Jacob tombe plusieurs fois amoureux. Toutefois les sentiments ne semblent pas être son fort ; en tout cas nous n’y avons pas accès. Vu à la dérobée, « Jacob a l’air paisible, non pas indifférent mais semblable à quelqu’un sur une plage, l’œil observateur ». Précisément, dans ce roman, le lecteur se fait un peu l’impression d’être sur une plage un beau jour de juillet. Il fait beau, vous fermez les yeux : vous êtes comme isolé au cœur même de la multitude. Le murmure de la mer, les appels des marchands ambulants, les sonneries de trompe des sauveteurs, les cris des jeunes filles, et tout près des bribes de phrases qui vous parviennent, incomplètes, dépourvues de leur sens global mais très claires par la magie de l’air. Ainsi dans ce roman, aucun dialogue n’est véritablement mené à son terme: subsistent seulement les traces d’un échange déjà éternel puisque rien ne fera qu’il n’ait pas eu lieu, mais comme fossilisé dans un temps évanescent, impossible à reconstituer dans sa mobilité et sa spontanéité. Virginia Woolf se fait l’écho d’un monde dont le sens (d’ailleurs sans réel intérêt) se perd dans la profusion de sa polyphonie.
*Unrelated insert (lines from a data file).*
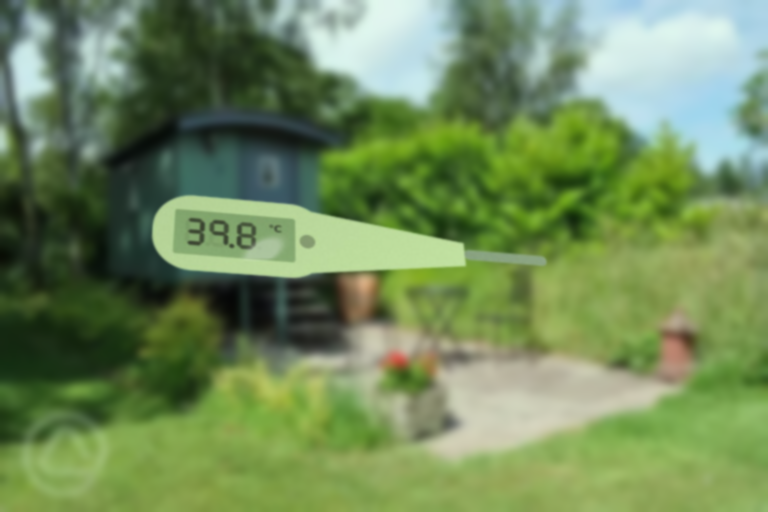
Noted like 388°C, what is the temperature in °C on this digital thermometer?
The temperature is 39.8°C
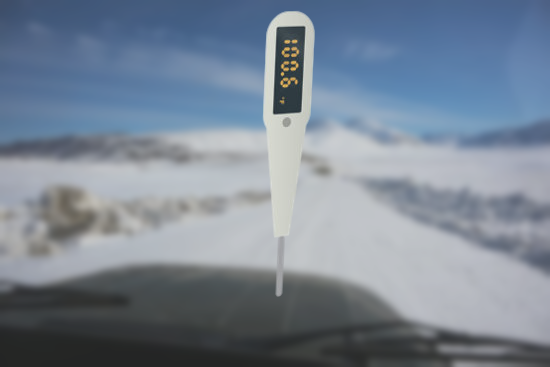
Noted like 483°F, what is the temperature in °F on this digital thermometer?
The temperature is 100.6°F
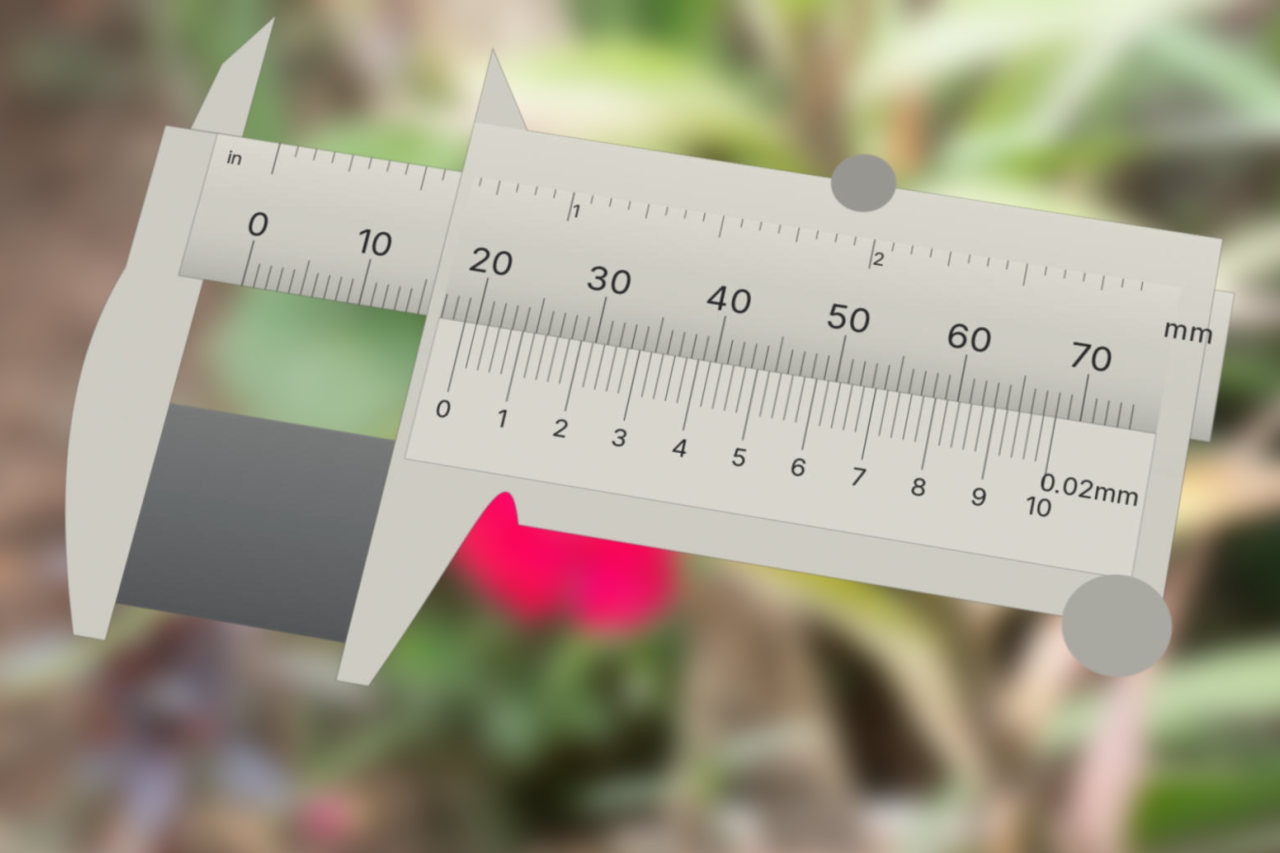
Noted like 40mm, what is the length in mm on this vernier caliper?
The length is 19.0mm
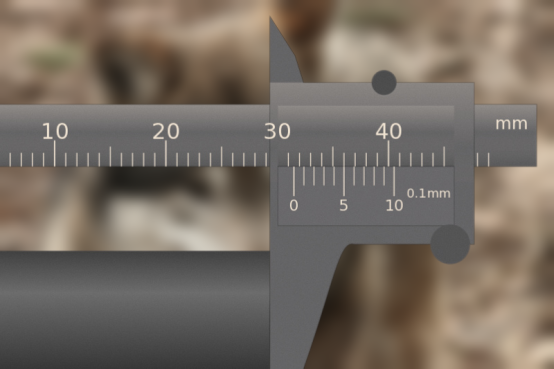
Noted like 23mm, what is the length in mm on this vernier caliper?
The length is 31.5mm
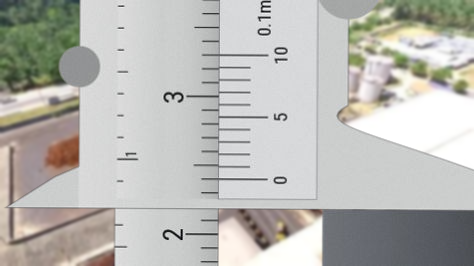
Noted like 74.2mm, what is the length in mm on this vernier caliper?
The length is 24.0mm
Tous les plans du roman s’ouvrent les uns sur les autres, sans unité autre parfois que ce lieu où réside Jacob. Comme si ce monde disparate et en expansion ne cessait jamais « d’avoir pour centre, pour pierre d’aimant, un jeune homme seul dans sa chambre »..
Peu avant sa mobilisation pour la Grande Guerre, dont, comme le jeune frère tendrement aimé de Virginia Woolf, il ne reviendra pas, Jacob entreprend un long périple qui doit le mener à Rome puis à Athènes et son Parthénon, « stupéfiant de calme silencieux, si puissant que, loin d’être délabré, il semble au contraire, devoir survivre au monde tout entier ». Il y a quelque chose qui fait songer à Hypérion dans ce retour aux sources en cette patrie des patries, à la veille de l’embrasement général.
Jacob ne reviendra pas des Flandres. Il sera tué dans les premiers jours de la guerre. Pour peu de temps encore cette chambre que ses proches sont venus ouvrir, gardera sa trace comme lorsqu’il partait en voyage.
« L’air languit dans une chambre vide à peine fait-il se gonfler le rideau ; les fleurs dans un pot bougent. Une fibre du fauteuil d’osier craque, bien que personne n’y soit assis ».